Characterization of the ATCC 3502* and UMASS Hall strain genome organizational patterns
To characterize whether the genome organizational pattern of ATCC 3502* and UMASS Hall strain fits into either of above two patterns, a PCR strategy was utilized. Primers were designed to span the boundary between block 3 and block 4 for the ATCC 3502 and ATCC 19397 pattern or between block 3 and block 2 for the Hall pattern (Figure 4).
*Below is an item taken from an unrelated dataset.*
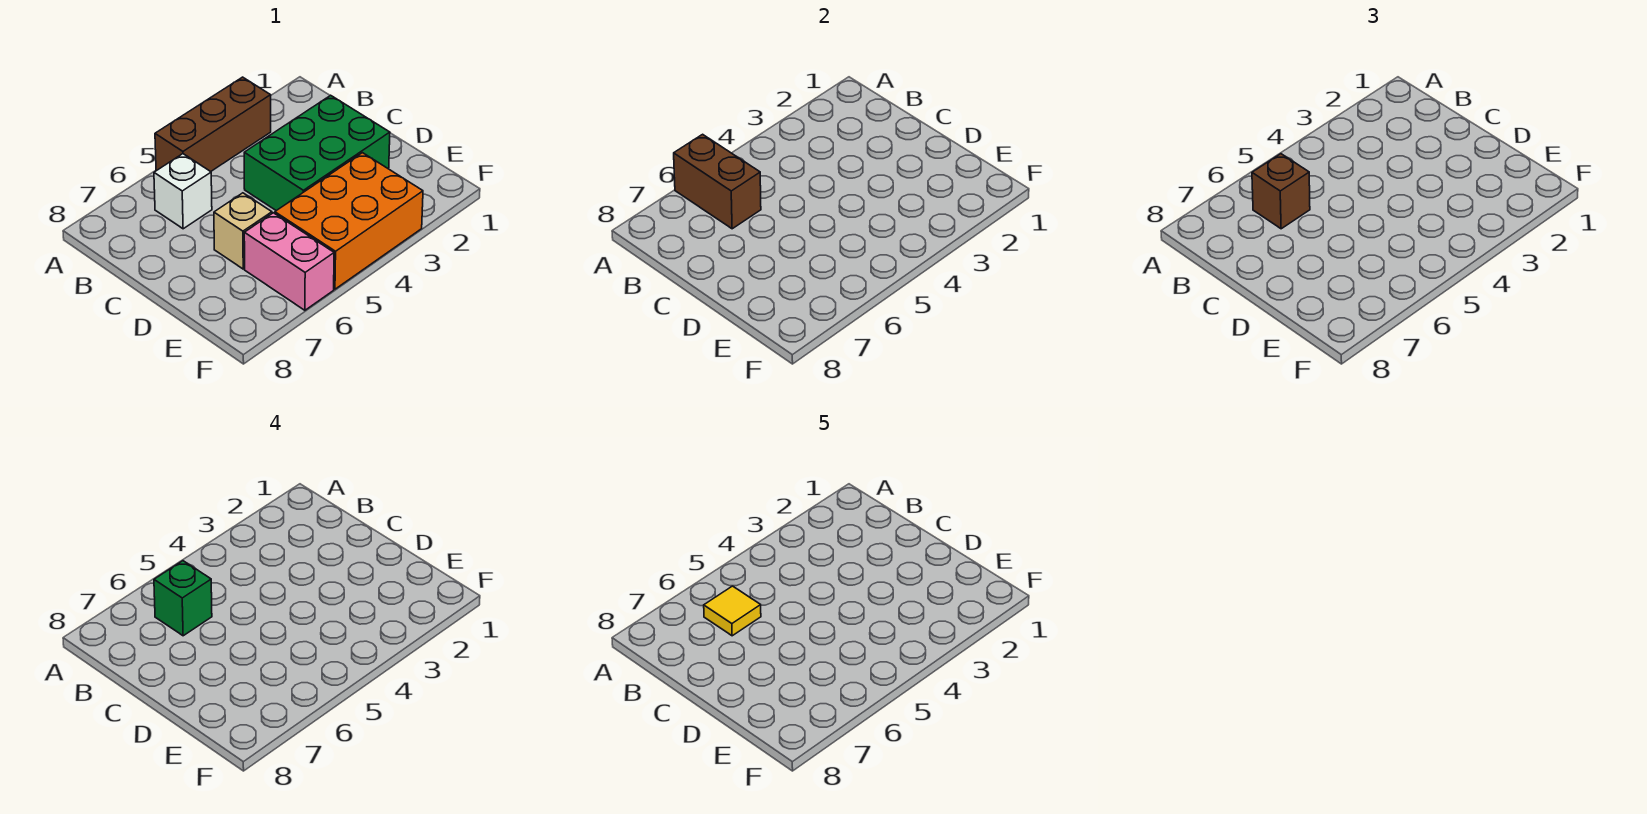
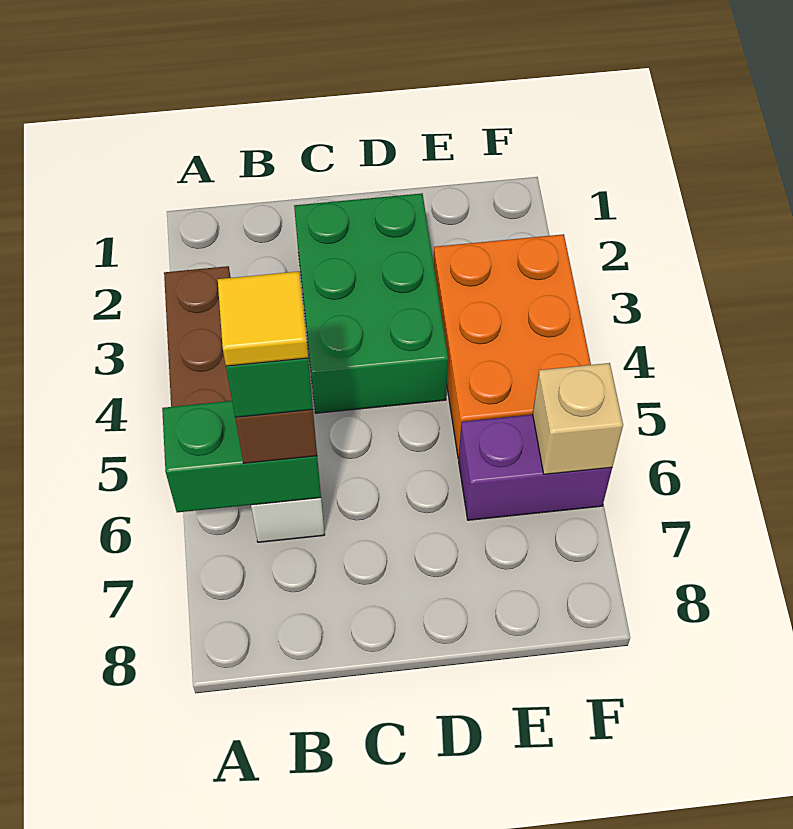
brown 1x2 brick [674,134,761,229] -> green 1x2 brick [162,401,321,512]
tan 1x1 brick [214,193,272,269] -> tan 1x1 brick moved to [533,363,623,474]
pink 1x2 brick [244,213,334,310] -> purple 1x2 brick [459,415,612,520]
In one set of PCR reactions, using ATCC 3502* genomic DNA as template, the expected PCR product was generated from every PCR reaction with different combinations of upstream and downstream primers for ATCC 3502 and ATCC 19397 pattern (Figure 5 Panel A, lanes 1 to 4) but not from those with different combination of primers for Hall pattern reactions (data not shown). These results demonstrated that the genomic organization of ATCC 3502* indeed was identical to the ATCC 3502 Sanger Institute and ATCC 19397 strain genome organizations.
In the other set of PCR reactions, using UMASS strain genomic DNA as template, none of the PCR reactions containing one of four different primer combinations generated a product for ATCC 3502 and ATCC 19397 pattern (data not shown); however, every PCR reaction containing one of four different primer combinations amplified the predictable size of PCR products for Hall pattern (Figure 5 Panel B, lanes 5 to 8). The largest PCR product derived from PCR reaction with upstream primer (Puo) and downstream primer (P2do) combination and using UMASS strain genomic DNA as template was cloned and sequenced. The sequence from this product was 100% identical to the corresponding region in the Hall strain genome, confirming that the genomic organization of UMASS strain belonged to Hall type.
Analysis of the region containing the sequenced PCR product demonstrated that the region is further divided into F1 fragment (167 bp) that is located in 3'-end of block 3 of Hall strain genome and F2 fragment (587 bp) that is located in 5'-end of block 2 of Hall strain genome. As shown in Figure 6, the F1 and F2 fragments, a continuous region in Hall strain genome, were split into two separate fragments in ATCC 3502 and ATCC 19397 strain genomes, although each remained within their individual rearranged blocks.
Further analysis of block 3 (20728 bp in strain ATCC 3502) revealed that virtually identical sequences are found in strain ATCC 19397 (20726 identities out of 20728 bp) and strain Hall (20710 identities out of 20714 bp). The GC content (27.3%) of block 3 in strain ATCC 3502 is not significantly different from 28.2% of whole genome GC content for each sequenced subtype A1 strain genome. Within block 3, we identified two 314 bp inverted repeat sequences (93% identities, Figure 7) that are located before the first gene in the block (CBO0526) and after the last gene in the block (CBO0542). Notably, no genes encoding a transposase or a direct repeat sequence (characteristic of transposon mobile element) was found in the region. In addition, the downstream inverted repeat has no overlapping sequence with F1 fragment mentioned above.